Tu veux vraiment que je te le dise ?

« Putain de vie de merde, je te jure. »

M'en parle pas.

« T'es la seule bonne femme qu'a bien voulu de moi, tu sais. C'est pour ça. » Il laissa le vent murmurer, avant de poursuivre : « La seule. C'est pour ça. C'était pas terrible, mais c’était mieux que rien. Je sais que c'est ça que tu penses, toi aussi. »

Non, ce n'est pas ça qu'elle avait pensé. Elle avait trouvé ça bien. Elle était amoureuse, et elle croyait que lui aussi. Sauf que non. Il était là parce qu'elle était la seule. C'est tout. pas d'amour, pas de sentiments. Tout ce qu'il avait jamais ressenti pour elle, ce n'était rien d'autre que de la résignation.

« Il a fallu que tu fasses la tchiotte. C'était pour me foutre en prison, c'est ça ? C'est juste pour me coincer. »

Elle aurait bien voulu lui trouver des excuses, et pouvoir penser que c'était à cause de l’alcool. Mais non. Il était sincère. Il le pensait.

« Je sais que t'es pas heureuse non plus. »

Au moins, il n'était pas si aveugle que ça.

« Des fois, je pense que ce serait mieux si tu te suicidais. »

Mélissa a les yeux humides. Elle a envie de pleurer. Elle se retient, pour qu'il ne l'entende pas. Mais elle renifle, et c'est trop tard. Il sait.

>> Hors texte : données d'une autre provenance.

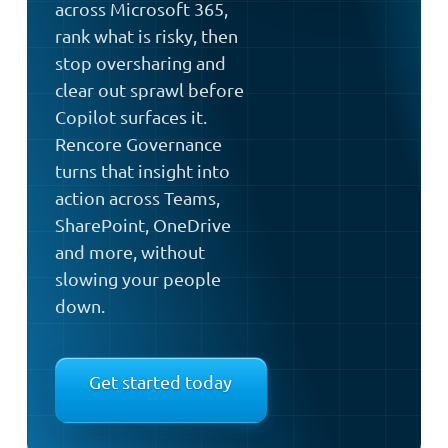
across Microsoft 365,
rank what is risky, then
stop oversharing and
clear out sprawl before
Copilot surfaces it.
Rencore Governance
turns that insight into
action across Teams,
SharePoint, OneDrive
and more, without
slowing your people
down.
Get started today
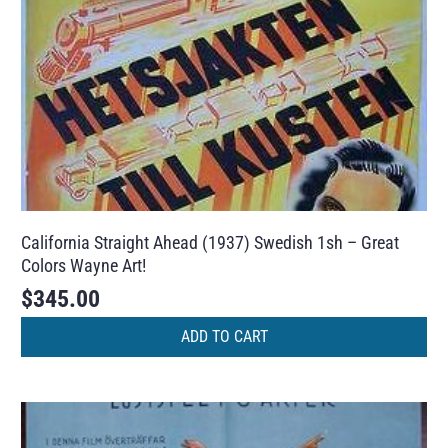
California Straight Ahead (1937) Swedish 1sh – Great
Colors Wayne Art!
$
345.00
ADD TO CART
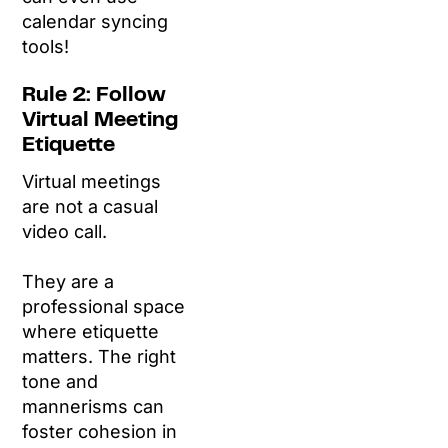
calendar syncing
tools!
Rule 2: Follow
Virtual Meeting
Etiquette
Virtual meetings
are not a casual
video call.
They are a
professional space
where etiquette
matters. The right
tone and
mannerisms can
foster cohesion in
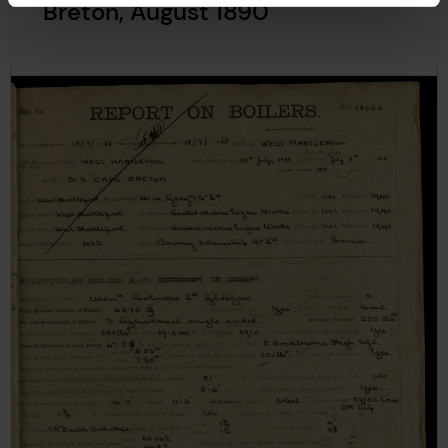
Breton, August 1890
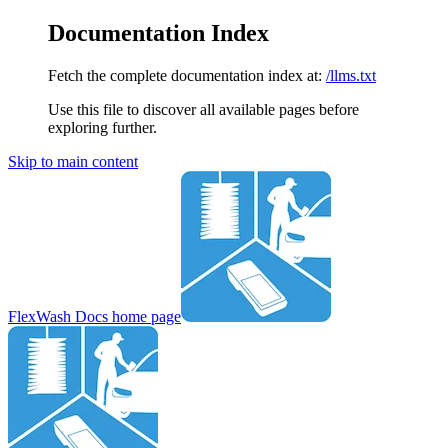
Documentation Index
Fetch the complete documentation index at:
/llms.txt
Use this file to discover all available pages before
exploring further.
Skip to main content
FlexWash Docs
home page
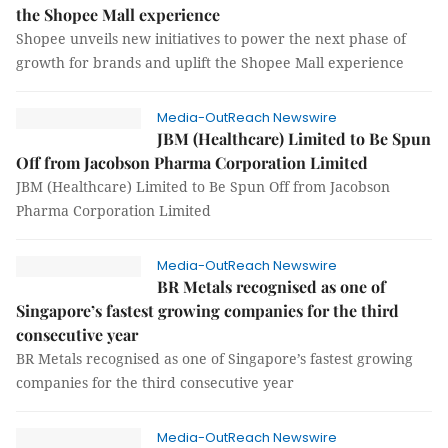
the Shopee Mall experience
Shopee unveils new initiatives to power the next phase of
growth for brands and uplift the Shopee Mall experience
Media-OutReach Newswire
JBM (Healthcare) Limited to Be Spun
Off from Jacobson Pharma Corporation Limited
JBM (Healthcare) Limited to Be Spun Off from Jacobson
Pharma Corporation Limited
Media-OutReach Newswire
BR Metals recognised as one of
Singapore’s fastest growing companies for the third
consecutive year
BR Metals recognised as one of Singapore’s fastest growing
companies for the third consecutive year
Media-OutReach Newswire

« Je sais que t'y penses. J'ai vu les messages que t'as envoyés à Manon. Et je pense que t'as raison. Si t'as envie, faut pas que tu penses aux autres. Faut le faire si t'es pas heureuse, t'en as rien à foutre des autres. C'est pas eux qui vivent à ta place, c'est facile pour eux de dire que c'est n'importe quoi de se foutre en l'air, que ça ira mieux. »

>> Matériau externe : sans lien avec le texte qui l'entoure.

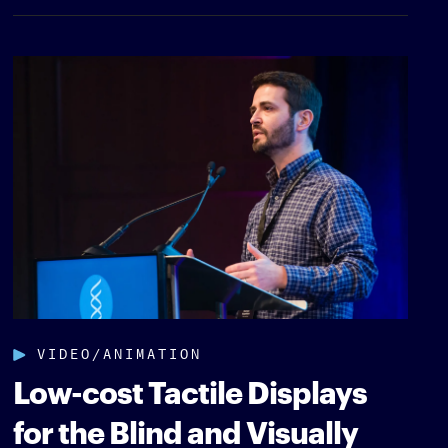
VIDEO/ANIMATION
Low-cost Tactile Displays
for the Blind and Visually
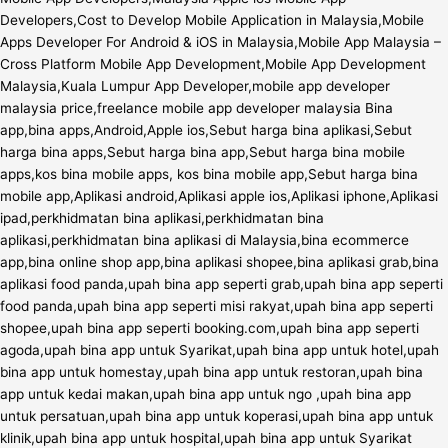
Developers,Cost to Develop Mobile Application in Malaysia,Mobile
Apps Developer For Android & iOS in Malaysia,Mobile App Malaysia –
Cross Platform Mobile App Development,Mobile App Development
Malaysia,Kuala Lumpur App Developer,mobile app developer
malaysia price,freelance mobile app developer malaysia Bina
app,bina apps,Android,Apple ios,Sebut harga bina aplikasi,Sebut
harga bina apps,Sebut harga bina app,Sebut harga bina mobile
apps,kos bina mobile apps, kos bina mobile app,Sebut harga bina
mobile app,Aplikasi android,Aplikasi apple ios,Aplikasi iphone,Aplikasi
ipad,perkhidmatan bina aplikasi,perkhidmatan bina
aplikasi,perkhidmatan bina aplikasi di Malaysia,bina ecommerce
app,bina online shop app,bina aplikasi shopee,bina aplikasi grab,bina
aplikasi food panda,upah bina app seperti grab,upah bina app seperti
food panda,upah bina app seperti misi rakyat,upah bina app seperti
shopee,upah bina app seperti booking.com,upah bina app seperti
agoda,upah bina app untuk Syarikat,upah bina app untuk hotel,upah
bina app untuk homestay,upah bina app untuk restoran,upah bina
app untuk kedai makan,upah bina app untuk ngo ,upah bina app
untuk persatuan,upah bina app untuk koperasi,upah bina app untuk
klinik,upah bina app untuk hospital,upah bina app untuk Syarikat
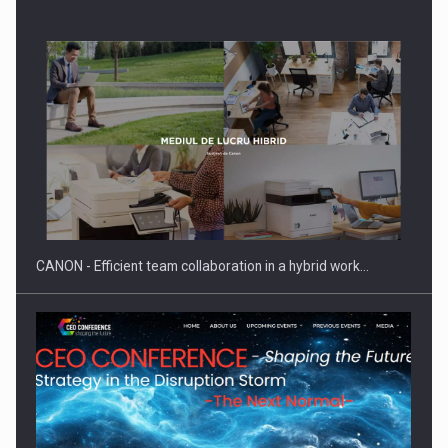
SEVEN DISTINGUISHED LEADERS FROM BUSINESS,
ACADEMIA AND PUBLIC INSTITUTIONS…
CANON - Efficient team collaboration in a hybrid work…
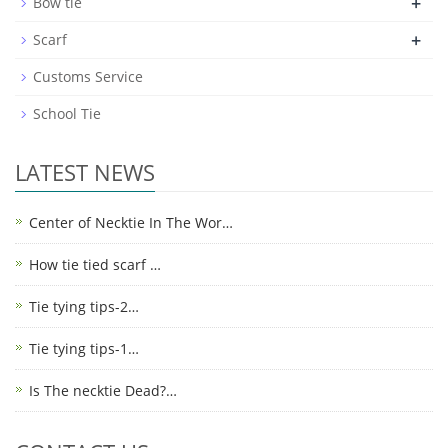
+
Bow tie
+
Scarf
Customs Service
School Tie
LATEST NEWS
Center of Necktie In The Wor…
How tie tied scarf …
Tie tying tips-2…
Tie tying tips-1…
Is The necktie Dead?…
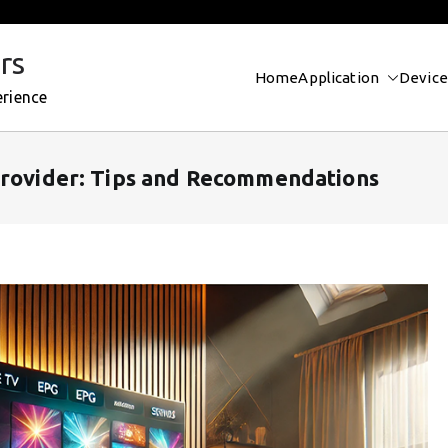
rs
Home
Application
Device
erience
Provider: Tips and Recommendations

Il avale le reste de son verre.

« Moi je pense que tu devrais le faire. »

Mélissa se couvre la bouche, pour ne pas laisser s'échapper la souffrance ; pour étouffer la complainte, pour asphyxier ses pleurs. Elle se demande comment. Comment l'homme qu'elle aimait tant, et qui l'appréciait suffisamment pour que ce ne soit pas si mal, en était arrivé à la détester à ce point.

« Ce serait mieux pour tout le monde, je crois. »

Elle le sent encore glisser d'elle, s'échapper d'entre ses jambes pour sécher sur les mouchoirs. Elle a encore la sensation de l'avoir à l'intérieur. Elle sent encore sa sueur, son odeur ; le fantôme de ses mains sur sa peau, et sa sueur dans son dos. Pourtant, il lui dit qu'il la hait.

Alors elle se lève, et s'échappe de la chambre pour rejoindre la salle de bain. Elle claque la porte pour qu'il l'entende. Elle a sans doute réveillé Élodie, et elle le regrette un peu. Mais pas longtemps. Elle sait qu'il sait.

Il sait ce qu'il y a, dans l’armoire à pharmacie. Plein de médicaments, des calmants et des anti-dépresseurs. De l'Atarax, du Lexomil ; des conneries à base de plante, de l'homéopathie ; suffisamment de paracétamol pour se flinguer le foie ; du spasfon, des restes de sirop pour la toux, de l'amoxicilline ; tout plein de truc qui sont sûrement pas très bons, si on les prend tous ensemble.

Sinon il y a la baignoire, et des lames de rasoir. Elle décide de faire couler de l'eau, voir s'il va réagir.

Dans la chambre, Yann jette sa clope par dessus la balustrade. Il entend l'eau couler, et esquisse un sourire. Peut-être que cette fois ce serait la bonne. Peut-être qu'elle n'allait pas se louper, cette fois.